> **Exercise brief**: Your task is to copy each line of the listing that contains the word "EVENT".

[Available data Boundary: Start]

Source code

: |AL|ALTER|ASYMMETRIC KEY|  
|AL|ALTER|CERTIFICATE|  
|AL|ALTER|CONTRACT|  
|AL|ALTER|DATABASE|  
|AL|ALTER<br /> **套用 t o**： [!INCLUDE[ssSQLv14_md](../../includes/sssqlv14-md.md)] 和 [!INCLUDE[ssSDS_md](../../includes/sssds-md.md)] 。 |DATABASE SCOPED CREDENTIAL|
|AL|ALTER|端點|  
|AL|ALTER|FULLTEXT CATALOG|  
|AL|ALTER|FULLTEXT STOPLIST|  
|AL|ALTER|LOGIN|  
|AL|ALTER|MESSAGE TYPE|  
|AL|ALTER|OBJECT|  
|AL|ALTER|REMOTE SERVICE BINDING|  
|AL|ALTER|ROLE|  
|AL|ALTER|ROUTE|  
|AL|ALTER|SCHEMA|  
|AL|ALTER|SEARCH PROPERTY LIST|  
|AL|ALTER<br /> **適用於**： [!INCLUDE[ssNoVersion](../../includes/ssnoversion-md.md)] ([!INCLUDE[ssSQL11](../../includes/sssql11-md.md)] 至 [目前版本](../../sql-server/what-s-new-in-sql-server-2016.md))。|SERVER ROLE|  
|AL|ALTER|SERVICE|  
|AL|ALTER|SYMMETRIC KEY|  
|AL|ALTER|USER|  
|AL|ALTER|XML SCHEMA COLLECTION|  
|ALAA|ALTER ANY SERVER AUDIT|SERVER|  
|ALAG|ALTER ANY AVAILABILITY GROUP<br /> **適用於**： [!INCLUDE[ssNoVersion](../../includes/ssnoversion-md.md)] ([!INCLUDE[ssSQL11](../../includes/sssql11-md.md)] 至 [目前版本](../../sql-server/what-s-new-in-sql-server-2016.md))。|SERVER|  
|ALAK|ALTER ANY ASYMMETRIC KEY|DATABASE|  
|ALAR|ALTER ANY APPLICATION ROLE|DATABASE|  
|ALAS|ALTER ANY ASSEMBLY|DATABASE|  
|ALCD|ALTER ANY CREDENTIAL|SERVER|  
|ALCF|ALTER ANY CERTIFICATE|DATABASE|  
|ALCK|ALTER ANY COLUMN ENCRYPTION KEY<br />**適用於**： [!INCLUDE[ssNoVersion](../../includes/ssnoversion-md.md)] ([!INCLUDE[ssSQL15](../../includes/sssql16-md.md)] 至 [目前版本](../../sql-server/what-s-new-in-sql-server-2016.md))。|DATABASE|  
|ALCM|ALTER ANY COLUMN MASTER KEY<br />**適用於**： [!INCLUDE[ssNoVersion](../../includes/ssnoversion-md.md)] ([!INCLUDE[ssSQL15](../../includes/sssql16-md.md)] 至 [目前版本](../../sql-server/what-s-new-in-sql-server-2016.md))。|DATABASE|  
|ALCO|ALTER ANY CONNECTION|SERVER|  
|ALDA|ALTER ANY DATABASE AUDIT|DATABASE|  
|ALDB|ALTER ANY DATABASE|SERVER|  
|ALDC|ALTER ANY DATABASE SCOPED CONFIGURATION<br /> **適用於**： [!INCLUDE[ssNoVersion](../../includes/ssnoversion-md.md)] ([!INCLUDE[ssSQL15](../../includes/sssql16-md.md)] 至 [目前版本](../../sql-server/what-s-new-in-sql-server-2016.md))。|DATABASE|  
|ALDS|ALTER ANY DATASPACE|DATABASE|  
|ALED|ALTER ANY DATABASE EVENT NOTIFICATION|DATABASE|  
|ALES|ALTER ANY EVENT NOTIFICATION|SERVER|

[Available data Boundary: End]

> **Reply**:
|ALED|ALTER ANY DATABASE EVENT NOTIFICATION|DATABASE|  
|ALES|ALTER ANY EVENT NOTIFICATION|SERVER|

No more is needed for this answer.